Part of a data file:
- - - - -

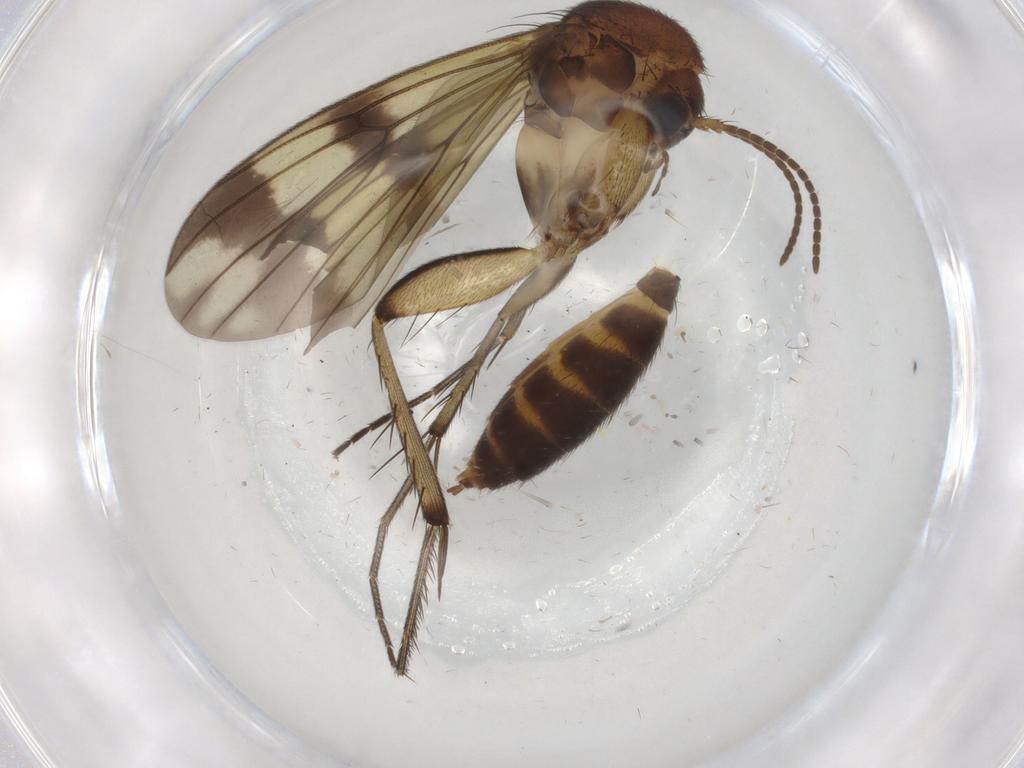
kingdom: Animalia
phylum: Arthropoda
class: Insecta
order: Diptera
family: Mycetophilidae
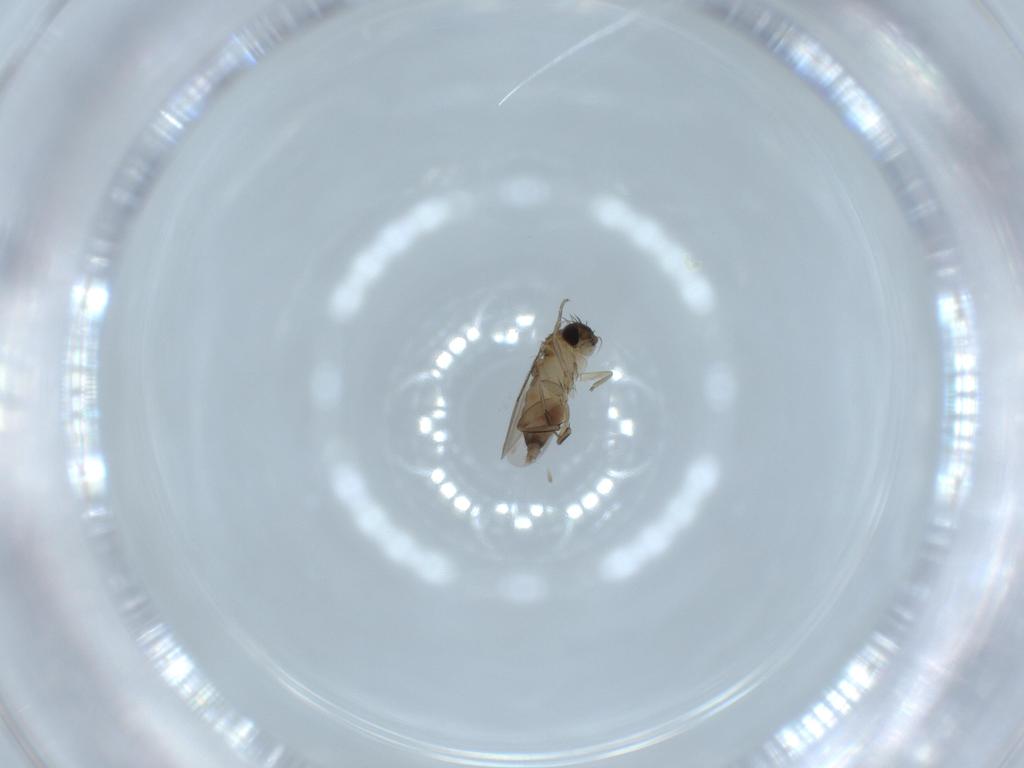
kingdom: Animalia
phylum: Arthropoda
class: Insecta
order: Diptera
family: Phoridae
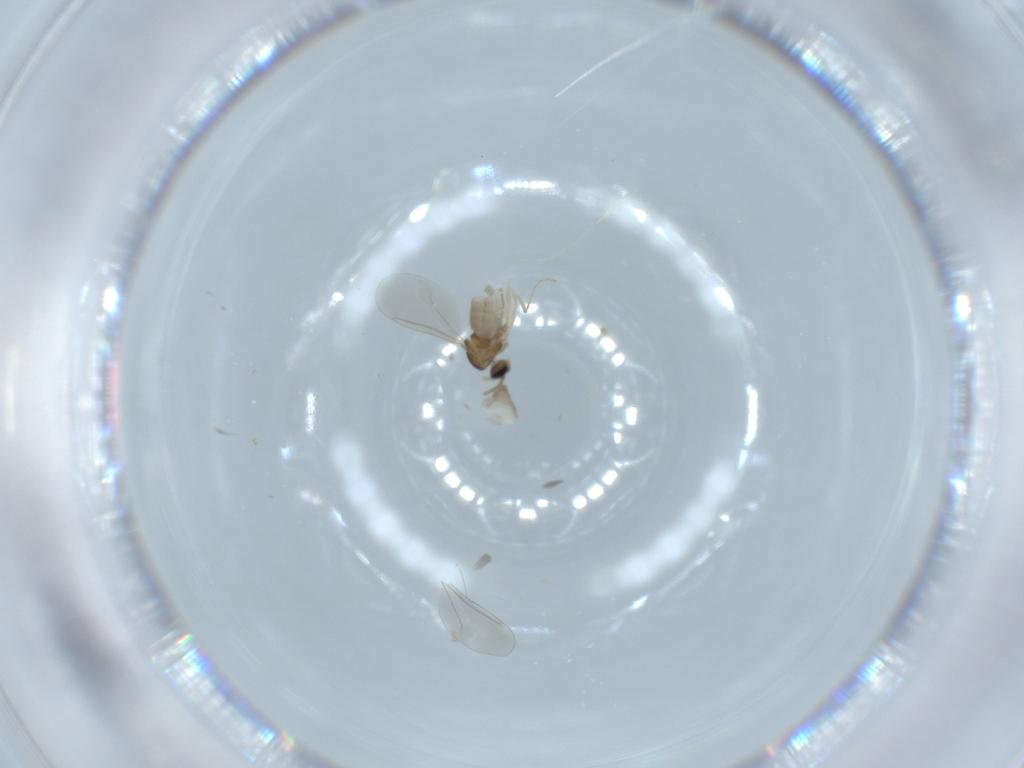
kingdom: Animalia
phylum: Arthropoda
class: Insecta
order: Diptera
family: Cecidomyiidae
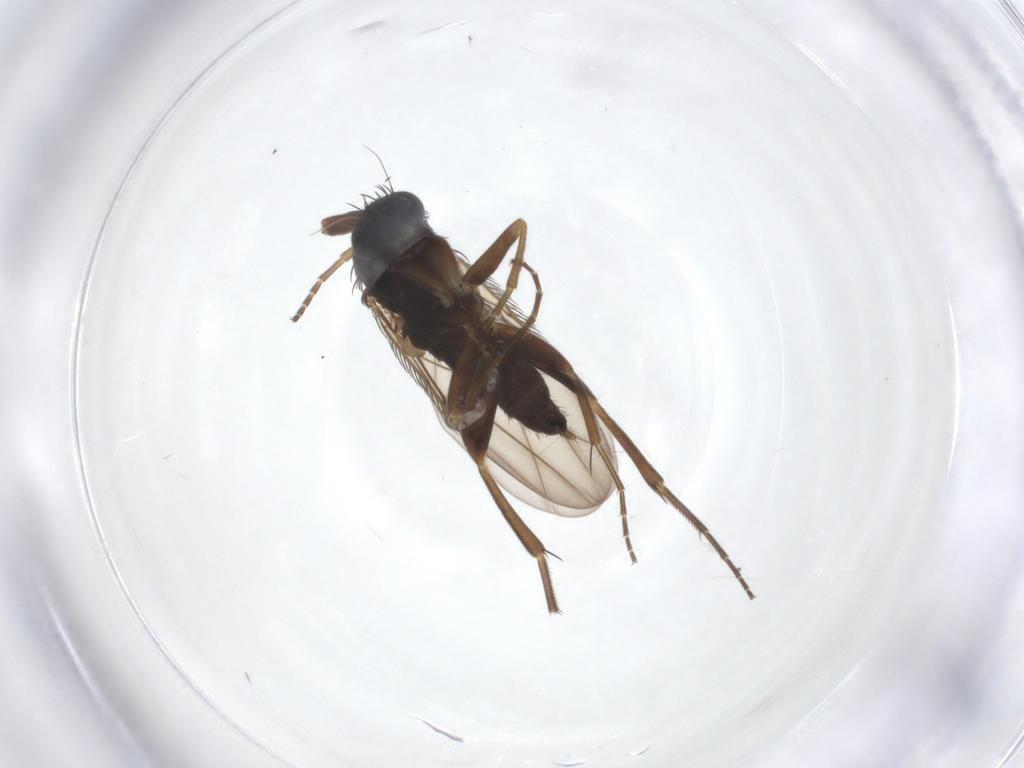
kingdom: Animalia
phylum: Arthropoda
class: Insecta
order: Diptera
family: Phoridae
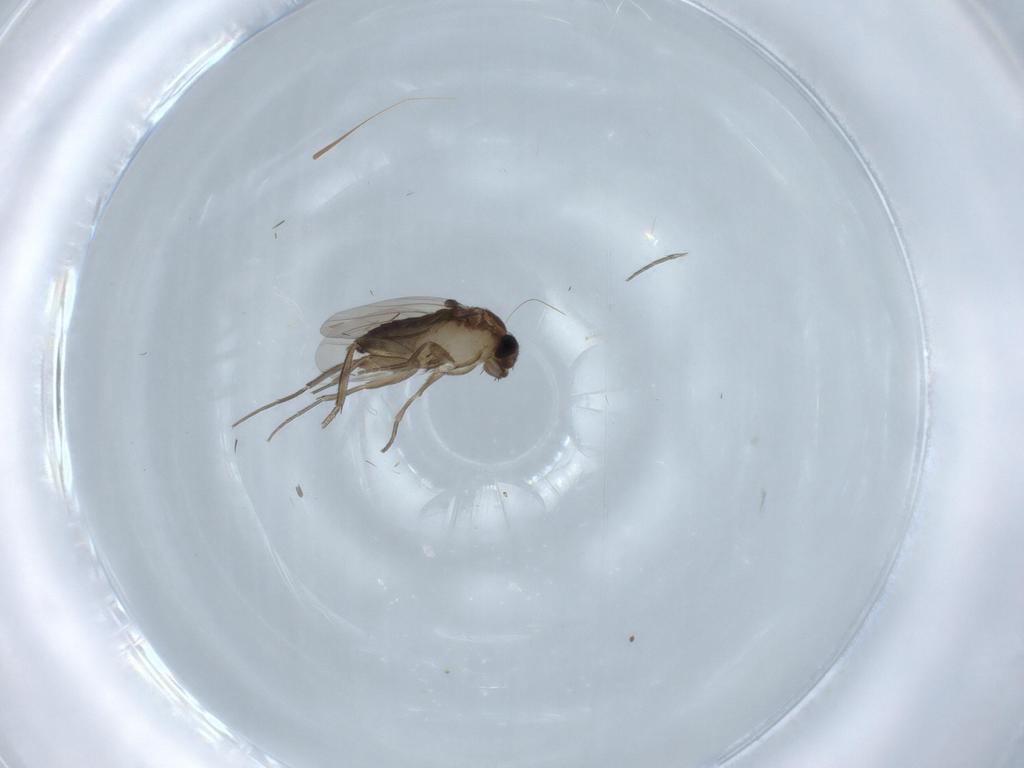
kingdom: Animalia
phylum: Arthropoda
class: Insecta
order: Diptera
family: Phoridae
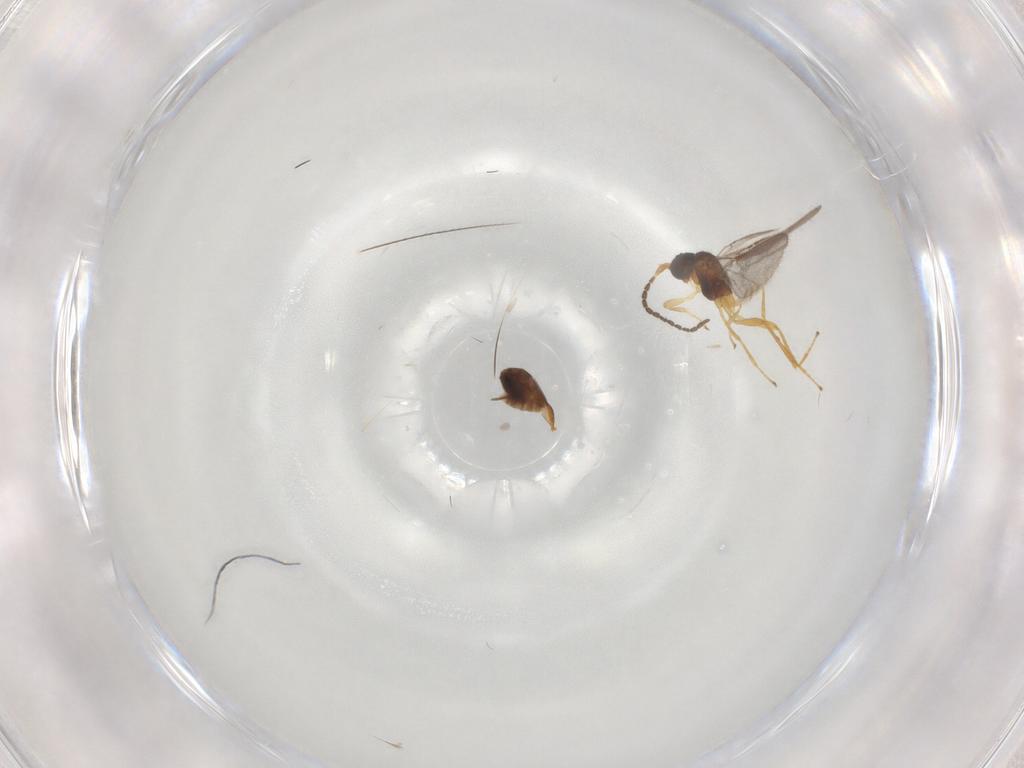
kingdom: Animalia
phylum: Arthropoda
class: Insecta
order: Hymenoptera
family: Braconidae
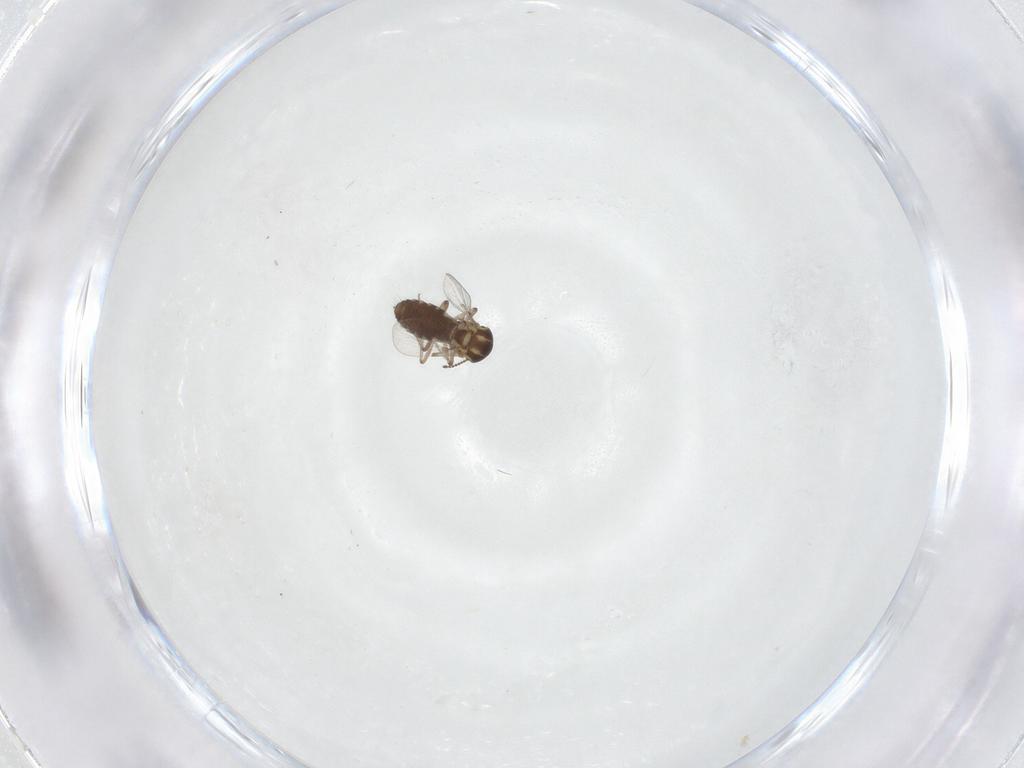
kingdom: Animalia
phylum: Arthropoda
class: Insecta
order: Diptera
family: Ceratopogonidae
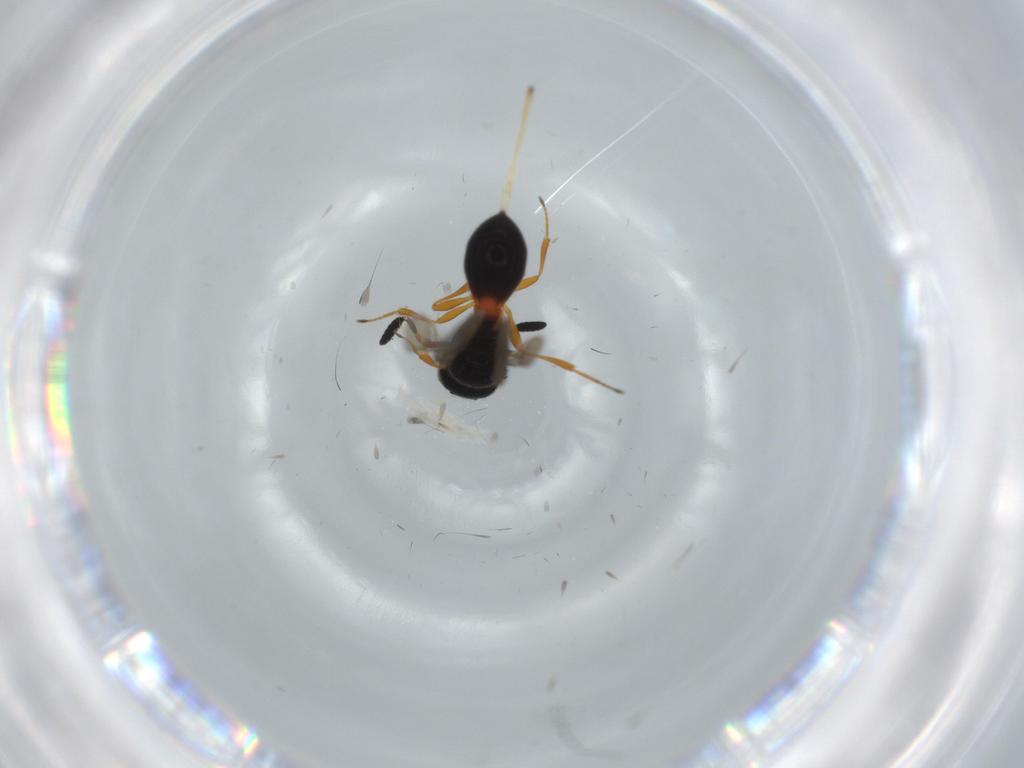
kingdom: Animalia
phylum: Arthropoda
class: Insecta
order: Hymenoptera
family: Scelionidae
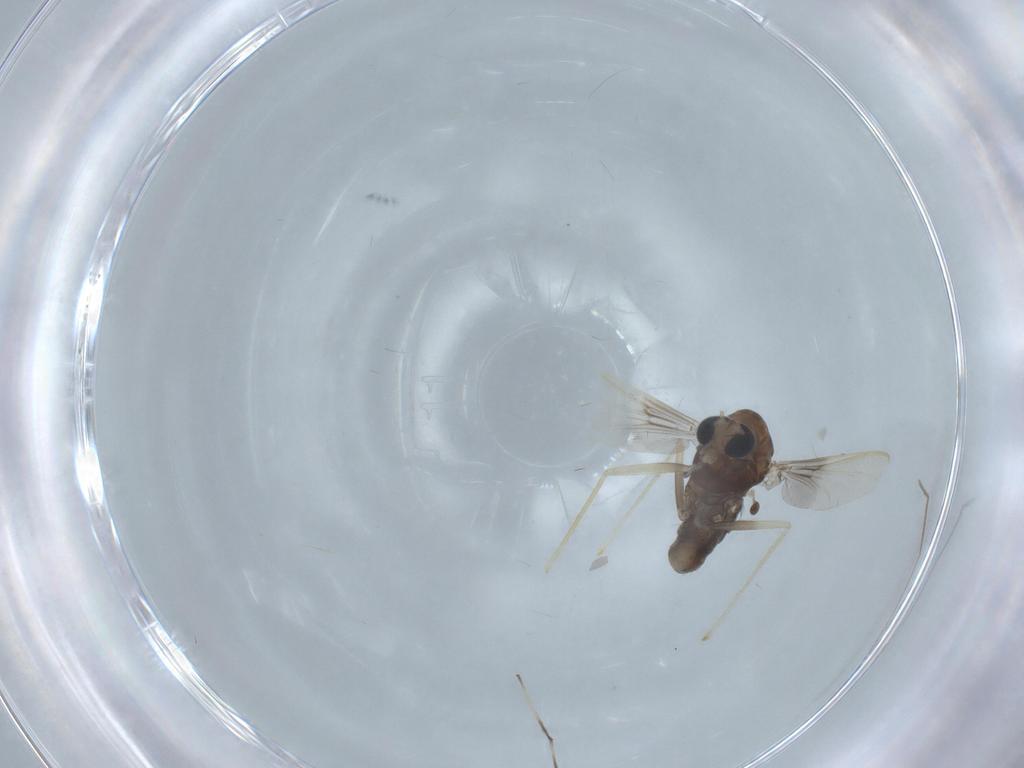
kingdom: Animalia
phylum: Arthropoda
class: Insecta
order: Diptera
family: Chironomidae
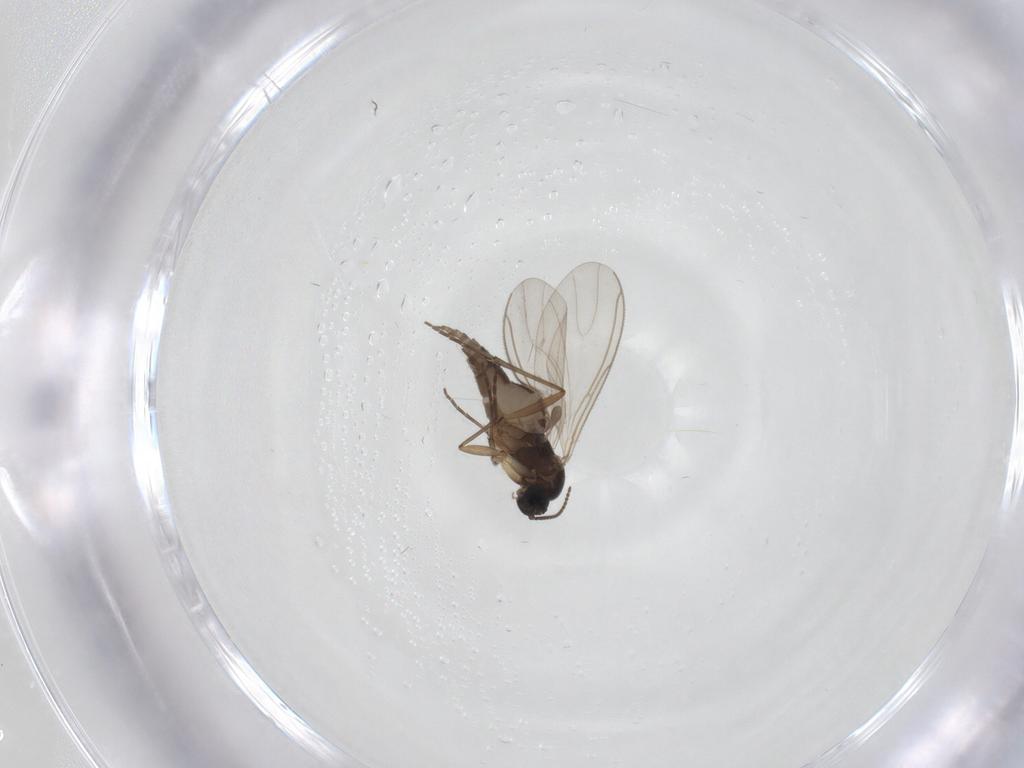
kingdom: Animalia
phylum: Arthropoda
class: Insecta
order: Diptera
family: Sciaridae
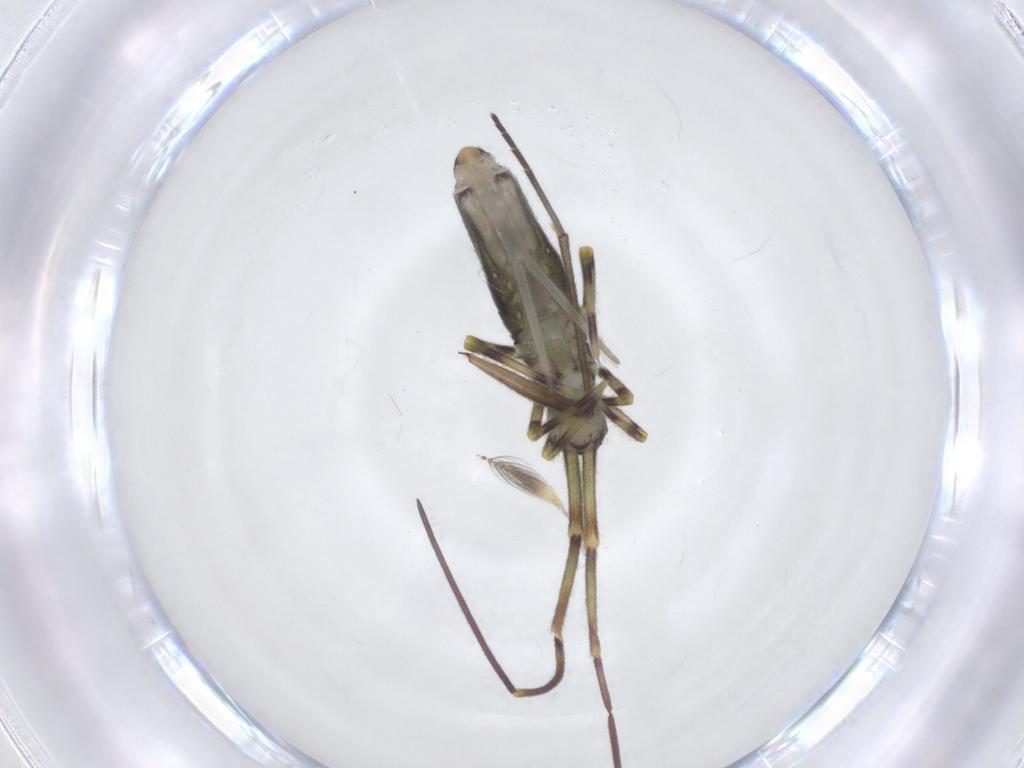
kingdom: Animalia
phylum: Arthropoda
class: Collembola
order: Entomobryomorpha
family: Entomobryidae
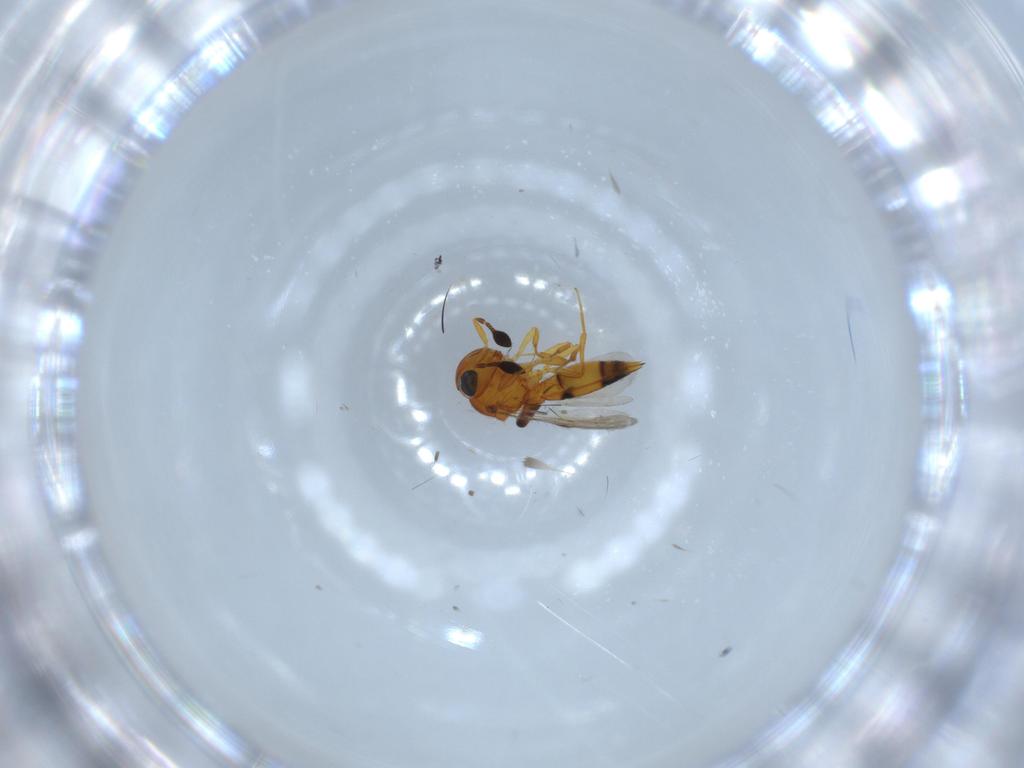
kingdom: Animalia
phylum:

- - - - -

▶ _THE TASK_:
State how many lines of the entries above contain the word "family", giving only the number.

▶ _RIGHT ANSWER_:
11